Si La conspiración de los conspiranoicos sigue de cerca la reciente actualidad, con alusiones puntuales a las tribulaciones del rey emérito, el "dúo pandémico" formado por el famoso director del Centro de Coordinación de Alertas y Emergencias Sanitarias y su jefe el "ministro filósofo", la "nueva ultraderecha patriótica" o el "gobierno de los neosocialcomunistas", en palabras de los personajes, la anterior entrega de Felipe Benítez Reyes, Por regiones fingidas –que fue distribuida en las mismas vísperas del confinamiento, aunque tuvo una vida anterior, casi secreta– pertenece al territorio de la pura invención en el que el narrador de Rota ha demostrado un talento inagotable, tanto en las distancias largas como en el terreno, aquí transitado, de las ficciones breves.

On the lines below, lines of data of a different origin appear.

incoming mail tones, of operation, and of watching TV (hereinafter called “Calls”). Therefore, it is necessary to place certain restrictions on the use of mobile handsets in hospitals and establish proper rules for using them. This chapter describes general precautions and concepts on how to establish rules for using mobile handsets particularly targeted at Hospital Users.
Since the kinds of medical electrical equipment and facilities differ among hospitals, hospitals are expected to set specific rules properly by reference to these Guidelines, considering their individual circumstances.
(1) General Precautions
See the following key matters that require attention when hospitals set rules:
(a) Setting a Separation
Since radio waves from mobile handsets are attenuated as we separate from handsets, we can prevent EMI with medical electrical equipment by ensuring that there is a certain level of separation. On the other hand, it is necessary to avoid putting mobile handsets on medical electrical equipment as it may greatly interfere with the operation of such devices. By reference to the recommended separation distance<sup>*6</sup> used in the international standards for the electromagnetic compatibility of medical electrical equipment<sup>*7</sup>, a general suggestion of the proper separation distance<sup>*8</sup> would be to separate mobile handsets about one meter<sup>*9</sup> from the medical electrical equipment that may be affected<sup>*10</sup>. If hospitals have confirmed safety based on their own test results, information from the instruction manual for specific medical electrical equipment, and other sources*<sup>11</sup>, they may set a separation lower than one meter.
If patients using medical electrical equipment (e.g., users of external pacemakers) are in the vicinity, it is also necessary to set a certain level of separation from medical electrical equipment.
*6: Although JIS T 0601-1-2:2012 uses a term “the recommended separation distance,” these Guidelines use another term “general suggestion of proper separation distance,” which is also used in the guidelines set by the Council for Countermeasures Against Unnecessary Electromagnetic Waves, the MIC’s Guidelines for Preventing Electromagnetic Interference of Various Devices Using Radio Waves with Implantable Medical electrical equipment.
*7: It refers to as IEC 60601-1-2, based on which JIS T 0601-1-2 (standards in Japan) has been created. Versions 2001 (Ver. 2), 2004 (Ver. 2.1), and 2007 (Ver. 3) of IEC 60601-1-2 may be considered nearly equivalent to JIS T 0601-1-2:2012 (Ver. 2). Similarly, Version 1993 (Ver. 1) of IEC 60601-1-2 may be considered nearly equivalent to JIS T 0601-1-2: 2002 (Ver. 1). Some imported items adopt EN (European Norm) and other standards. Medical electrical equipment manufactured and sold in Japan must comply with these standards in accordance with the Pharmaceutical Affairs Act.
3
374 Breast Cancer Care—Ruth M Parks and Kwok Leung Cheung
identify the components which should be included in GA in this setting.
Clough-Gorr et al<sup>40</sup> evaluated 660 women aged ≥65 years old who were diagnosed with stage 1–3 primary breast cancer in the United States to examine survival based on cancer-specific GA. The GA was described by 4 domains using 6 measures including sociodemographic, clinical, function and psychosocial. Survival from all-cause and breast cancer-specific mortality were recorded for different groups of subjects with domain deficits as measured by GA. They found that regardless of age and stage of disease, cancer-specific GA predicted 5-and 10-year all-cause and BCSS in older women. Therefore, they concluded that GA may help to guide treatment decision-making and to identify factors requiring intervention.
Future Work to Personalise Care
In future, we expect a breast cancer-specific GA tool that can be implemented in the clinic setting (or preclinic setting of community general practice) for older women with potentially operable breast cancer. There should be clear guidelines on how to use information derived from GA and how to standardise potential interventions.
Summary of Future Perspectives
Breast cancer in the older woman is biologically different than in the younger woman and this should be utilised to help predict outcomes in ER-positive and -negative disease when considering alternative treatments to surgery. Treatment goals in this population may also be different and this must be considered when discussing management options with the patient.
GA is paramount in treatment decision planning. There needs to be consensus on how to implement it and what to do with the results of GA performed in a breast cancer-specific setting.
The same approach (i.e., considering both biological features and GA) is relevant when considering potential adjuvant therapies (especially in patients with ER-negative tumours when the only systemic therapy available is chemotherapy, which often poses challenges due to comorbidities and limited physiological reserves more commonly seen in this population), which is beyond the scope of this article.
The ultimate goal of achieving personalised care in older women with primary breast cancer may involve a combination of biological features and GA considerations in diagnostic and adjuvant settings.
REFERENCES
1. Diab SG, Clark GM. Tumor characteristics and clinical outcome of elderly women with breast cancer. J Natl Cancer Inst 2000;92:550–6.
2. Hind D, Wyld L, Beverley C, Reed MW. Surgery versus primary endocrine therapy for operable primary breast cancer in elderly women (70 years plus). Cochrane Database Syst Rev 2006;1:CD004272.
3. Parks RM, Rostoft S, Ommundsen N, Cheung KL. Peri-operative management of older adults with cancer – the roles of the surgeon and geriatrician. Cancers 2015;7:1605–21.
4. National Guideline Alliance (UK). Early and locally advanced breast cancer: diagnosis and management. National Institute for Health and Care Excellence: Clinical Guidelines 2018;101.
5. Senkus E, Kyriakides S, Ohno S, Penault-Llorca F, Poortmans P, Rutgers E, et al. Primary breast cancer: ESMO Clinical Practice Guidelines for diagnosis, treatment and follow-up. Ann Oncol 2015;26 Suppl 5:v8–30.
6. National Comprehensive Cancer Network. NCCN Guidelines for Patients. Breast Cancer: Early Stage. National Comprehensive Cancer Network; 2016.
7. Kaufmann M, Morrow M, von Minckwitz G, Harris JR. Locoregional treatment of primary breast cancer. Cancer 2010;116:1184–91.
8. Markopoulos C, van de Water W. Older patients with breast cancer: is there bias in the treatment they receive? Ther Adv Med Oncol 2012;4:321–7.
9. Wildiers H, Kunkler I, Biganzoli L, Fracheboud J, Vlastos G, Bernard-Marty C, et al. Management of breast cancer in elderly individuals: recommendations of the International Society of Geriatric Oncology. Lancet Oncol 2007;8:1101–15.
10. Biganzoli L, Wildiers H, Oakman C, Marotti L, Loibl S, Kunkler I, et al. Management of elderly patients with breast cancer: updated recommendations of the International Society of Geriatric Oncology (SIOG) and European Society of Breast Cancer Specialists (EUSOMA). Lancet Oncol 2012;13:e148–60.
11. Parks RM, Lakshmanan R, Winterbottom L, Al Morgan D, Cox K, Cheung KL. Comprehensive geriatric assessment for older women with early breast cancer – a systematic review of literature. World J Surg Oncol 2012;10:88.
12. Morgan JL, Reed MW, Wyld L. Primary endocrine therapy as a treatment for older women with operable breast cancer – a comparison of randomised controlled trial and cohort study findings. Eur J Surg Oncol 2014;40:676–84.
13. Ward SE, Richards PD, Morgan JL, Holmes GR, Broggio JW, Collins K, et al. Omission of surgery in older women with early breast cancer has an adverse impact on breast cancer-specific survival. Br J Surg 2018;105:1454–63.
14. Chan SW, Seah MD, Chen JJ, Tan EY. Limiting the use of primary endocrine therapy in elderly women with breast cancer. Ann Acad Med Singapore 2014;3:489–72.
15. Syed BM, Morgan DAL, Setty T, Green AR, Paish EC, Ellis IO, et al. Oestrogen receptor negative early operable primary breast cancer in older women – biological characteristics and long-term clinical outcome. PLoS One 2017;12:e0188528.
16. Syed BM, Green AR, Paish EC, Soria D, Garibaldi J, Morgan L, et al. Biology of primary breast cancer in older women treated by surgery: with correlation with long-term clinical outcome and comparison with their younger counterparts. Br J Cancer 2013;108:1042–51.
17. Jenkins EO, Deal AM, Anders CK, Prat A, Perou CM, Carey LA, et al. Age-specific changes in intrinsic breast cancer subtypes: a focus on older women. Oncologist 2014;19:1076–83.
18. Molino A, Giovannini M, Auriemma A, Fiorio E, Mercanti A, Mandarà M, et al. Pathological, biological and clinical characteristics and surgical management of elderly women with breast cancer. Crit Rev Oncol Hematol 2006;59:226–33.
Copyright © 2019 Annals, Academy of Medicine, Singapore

Divididos en cuatro series, los relatos reunidos en esta colección de "invenciones", que es justamente el término con el que los define su autor, son un festín para los amantes del arte de contar historias, ofrecido por un cuentista que se sirve de la parodia de otros estilos, registros o procedimientos narrativos en "Pompas fantásticas", de las miniaturas o sueños ejemplares en "Las ficciones en vilo", del diálogo entre informes y collages que proponen las "Formulaciones tautológicas" y de un ramillete de milagros urbanos –también de escenario gaditano– en "Destino y pantomima". Diestro en acuñaciones felices, Benítez Reyes tiene el don de la fabulación en un tiempo que parece desconfiar de los experimentos lúdicos y de la literatura que bebe de la literatura o remite a ella, sin pagar el peaje ya cansino de la autoficción que para colmo suele envolverse en ropajes graves o sentenciosos, muy alejados del humor, la ironía, el brillo verbal y el gusto por lo extraordinario que distinguen sus narraciones, tan por lo demás llenas de humanidad. Como la de todos los creadores genuinos, su escritura se sobrepone a los géneros y por eso se reconoce aun cuando aborde, como en la novela ahora publicada, la realidad estricta, bien que observada a través de seres que remiten a su repertorio de criaturas estrafalarias. Tiernos y desvalidos, los tertulianos que dan rienda suelta a su fijación paranoica viven de hecho en un universo de fantasía, alimentados de ficciones que toman por verdaderas y acaban condicionando sus vidas, del mismo modo que otros encontramos en la literatura –conspiración urdida para nuestro bien– una alternativa para entender o al menos sobrellevar el desorden del mundo.